2. Resetting time and overshoot :
By using special circuits, the resetting times and overshoot time can be reduced thereby the selectivity can be improved.
3. No moving contacts :
As there are no moving contacts, associated problems of arcing, contact bouncing, erosion, replacement of contacts are avoided.
4. Gravity effect :
There is no effect of gravity on the operation of static relays. The relay can be installed at any location and at any position.
5. Single relays for several functions :
By combining various functional circuits, a single static relay can replace several conventional relays. A single static relay can provide over current, under voltage, single phasing, short circuit protection by incorporating respective functional blocks. This is not possible in electromechanical relays.
6. Compactness :
The space required for installing protective relay and control relays etc. is reduced. A single panel can incorporate a protection and control system for several functions.

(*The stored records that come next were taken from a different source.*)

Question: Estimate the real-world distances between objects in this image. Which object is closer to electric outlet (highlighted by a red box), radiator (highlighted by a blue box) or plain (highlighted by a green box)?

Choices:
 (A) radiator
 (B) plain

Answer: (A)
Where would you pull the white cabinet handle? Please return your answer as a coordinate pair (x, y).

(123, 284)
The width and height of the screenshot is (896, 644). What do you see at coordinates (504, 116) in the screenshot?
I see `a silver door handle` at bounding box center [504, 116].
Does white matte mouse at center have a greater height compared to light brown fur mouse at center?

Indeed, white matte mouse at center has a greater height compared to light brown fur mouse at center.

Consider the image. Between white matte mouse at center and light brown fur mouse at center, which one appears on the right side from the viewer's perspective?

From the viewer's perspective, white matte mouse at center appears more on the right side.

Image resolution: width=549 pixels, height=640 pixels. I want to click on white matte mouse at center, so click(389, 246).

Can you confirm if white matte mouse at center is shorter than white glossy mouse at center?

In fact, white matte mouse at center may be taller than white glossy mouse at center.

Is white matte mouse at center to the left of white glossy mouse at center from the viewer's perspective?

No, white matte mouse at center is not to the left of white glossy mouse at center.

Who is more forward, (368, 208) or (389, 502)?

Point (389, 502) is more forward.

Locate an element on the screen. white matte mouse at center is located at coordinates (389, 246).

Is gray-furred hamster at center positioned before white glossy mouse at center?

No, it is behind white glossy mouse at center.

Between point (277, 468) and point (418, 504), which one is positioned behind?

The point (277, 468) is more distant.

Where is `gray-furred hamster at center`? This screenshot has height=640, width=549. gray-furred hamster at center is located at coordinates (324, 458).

7. Superior characteristics and accuracy:
The characteristics of static relays are accurate and superior. They can be altered within a certain range as per the requirement of protection. Static relays of superior speed (1/2 cycle, 1 cycle) are available.
8. Static relays can think :
Complex protection schemes employ logic circuits. Logic means the process of reasoning, induction or deduction. Suppose several conditions are imposed on a protective system such that for certain conditions, the relay should operate, and for some other condition, the relay should remain stable, in such cases, logic gates can be operated.

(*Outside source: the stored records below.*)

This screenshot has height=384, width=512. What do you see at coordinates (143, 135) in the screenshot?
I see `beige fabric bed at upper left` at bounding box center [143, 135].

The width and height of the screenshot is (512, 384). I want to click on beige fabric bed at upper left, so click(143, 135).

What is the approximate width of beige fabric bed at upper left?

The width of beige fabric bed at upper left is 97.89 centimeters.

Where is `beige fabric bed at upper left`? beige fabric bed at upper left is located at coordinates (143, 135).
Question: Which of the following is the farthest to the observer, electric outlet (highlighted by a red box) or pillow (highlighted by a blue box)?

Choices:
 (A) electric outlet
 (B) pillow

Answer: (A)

9. Programmable operation :
The characteristic of programmable relays can be altered by changing the program. Program means sequential instructions that direct the microprocessor in the relay to perform specific functions.
10. Online computation and functions:
The characteristics and functions of programmable relays can be altered on the basis of the online computation of various variables. For E.g. which backup breaker to operate with minimum outage can be decided prevailing network configuration and online relay time data.

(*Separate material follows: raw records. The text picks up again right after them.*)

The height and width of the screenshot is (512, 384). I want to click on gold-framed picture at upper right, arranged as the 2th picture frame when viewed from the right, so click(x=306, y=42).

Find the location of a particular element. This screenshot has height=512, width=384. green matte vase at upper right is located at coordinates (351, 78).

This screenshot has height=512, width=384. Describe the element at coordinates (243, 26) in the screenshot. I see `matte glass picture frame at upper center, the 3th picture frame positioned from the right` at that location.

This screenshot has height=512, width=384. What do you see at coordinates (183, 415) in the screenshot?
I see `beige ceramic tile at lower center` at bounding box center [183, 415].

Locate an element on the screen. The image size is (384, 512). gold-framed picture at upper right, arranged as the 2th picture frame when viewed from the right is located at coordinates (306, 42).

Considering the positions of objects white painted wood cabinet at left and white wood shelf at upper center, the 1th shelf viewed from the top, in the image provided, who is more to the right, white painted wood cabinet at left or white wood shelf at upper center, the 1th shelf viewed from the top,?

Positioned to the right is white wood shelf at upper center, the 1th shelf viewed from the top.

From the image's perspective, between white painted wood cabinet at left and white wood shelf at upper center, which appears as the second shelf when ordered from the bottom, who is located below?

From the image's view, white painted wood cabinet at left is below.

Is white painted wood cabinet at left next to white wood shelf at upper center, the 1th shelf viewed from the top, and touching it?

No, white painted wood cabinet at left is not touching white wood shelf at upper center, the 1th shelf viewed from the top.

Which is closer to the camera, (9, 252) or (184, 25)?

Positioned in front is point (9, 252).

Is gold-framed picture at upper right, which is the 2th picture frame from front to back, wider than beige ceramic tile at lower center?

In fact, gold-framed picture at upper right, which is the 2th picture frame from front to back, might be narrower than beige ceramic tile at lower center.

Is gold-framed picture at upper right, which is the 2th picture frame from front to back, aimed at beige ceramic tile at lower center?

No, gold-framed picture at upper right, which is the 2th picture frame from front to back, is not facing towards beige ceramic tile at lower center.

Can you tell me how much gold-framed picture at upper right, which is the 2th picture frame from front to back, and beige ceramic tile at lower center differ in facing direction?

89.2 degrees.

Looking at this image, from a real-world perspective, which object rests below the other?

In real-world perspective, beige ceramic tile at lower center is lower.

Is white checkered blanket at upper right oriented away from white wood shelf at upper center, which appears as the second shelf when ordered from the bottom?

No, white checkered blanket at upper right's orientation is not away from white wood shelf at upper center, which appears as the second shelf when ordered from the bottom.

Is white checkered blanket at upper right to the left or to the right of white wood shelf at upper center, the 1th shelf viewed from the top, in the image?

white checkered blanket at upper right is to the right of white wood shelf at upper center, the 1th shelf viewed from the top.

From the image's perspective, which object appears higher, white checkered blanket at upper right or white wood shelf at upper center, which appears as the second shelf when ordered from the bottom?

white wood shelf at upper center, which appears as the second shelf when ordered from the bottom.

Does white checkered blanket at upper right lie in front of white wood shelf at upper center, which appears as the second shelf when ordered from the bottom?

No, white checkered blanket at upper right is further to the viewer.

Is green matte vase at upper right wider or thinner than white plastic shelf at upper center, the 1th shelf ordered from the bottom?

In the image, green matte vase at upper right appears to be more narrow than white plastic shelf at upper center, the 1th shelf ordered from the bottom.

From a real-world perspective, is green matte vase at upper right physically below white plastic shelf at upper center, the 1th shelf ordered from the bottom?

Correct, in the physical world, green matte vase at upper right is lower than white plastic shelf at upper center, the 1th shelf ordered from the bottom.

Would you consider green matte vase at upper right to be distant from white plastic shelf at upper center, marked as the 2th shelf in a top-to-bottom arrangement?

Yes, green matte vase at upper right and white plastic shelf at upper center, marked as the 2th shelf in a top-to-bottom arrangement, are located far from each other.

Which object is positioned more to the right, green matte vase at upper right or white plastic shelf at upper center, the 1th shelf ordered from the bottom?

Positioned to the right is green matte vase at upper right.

11. Repeated operations possible :
Static relays can be designed for repeated operations, as there are no moving parts in the measuring circuit.
12. Effect of vibration and shocks :
Most of the components in the static relays, including the auxiliary relays in the output stage, are relatively unaffected by vibrations and shocks. The risk of unwanted tripping is less with static relays as compared to electromagnetic relays.
13. Self-supervision and monitoring of the relay :
Complex static relays have a facility of continuous and comprehensive self-monitoring by special hardware called 'watchdog and test software. Any fault, which occurs within the relay, is detected at once. Thus, periodic testing of the relay can be minimized.
14 Simplified testing and servicing:
Static relays are provided with integrated features for self-monitoring, easy testing, and servicing. Defective modules can be replaced quickly.
Limitations of static relays:
1. Auxiliary voltage requirement:
Static relays required d.c. supply for their operations. But this disadvantage is now not of any importance as auxiliary voltage can be obtained from the station battery supply.
2. Electrostatic discharges (ESD) :
Semiconductor components are sensitive to electrostatic discharges. Even a small discharge can damage the components, which would normally withstand 100V. Precautions are necessary for the manufacturing static relays to avoid ESD-caused component failure.
3. Voltage transients:
The static relays are sensitive to voltage spikes or voltage transients. Such voltage transients are caused by the operation of the breaker and isolator. Such voltage spikes of small duration can damage semiconductor components and can also cause mal-operation of relays. Special measures are taken in static relays to overcome this difficulty. This includes the use of filter circuits in relays.
4. Temperature dependence of static relays:
The characteristics of semiconductors are influenced by ambient temperature. Accurate measurement of relay should not be affected by temperature (-10°C to +50°C).
5. Cost :
For simple, single-function relays the price of static relays is higher than the equivalent electromagnetic types.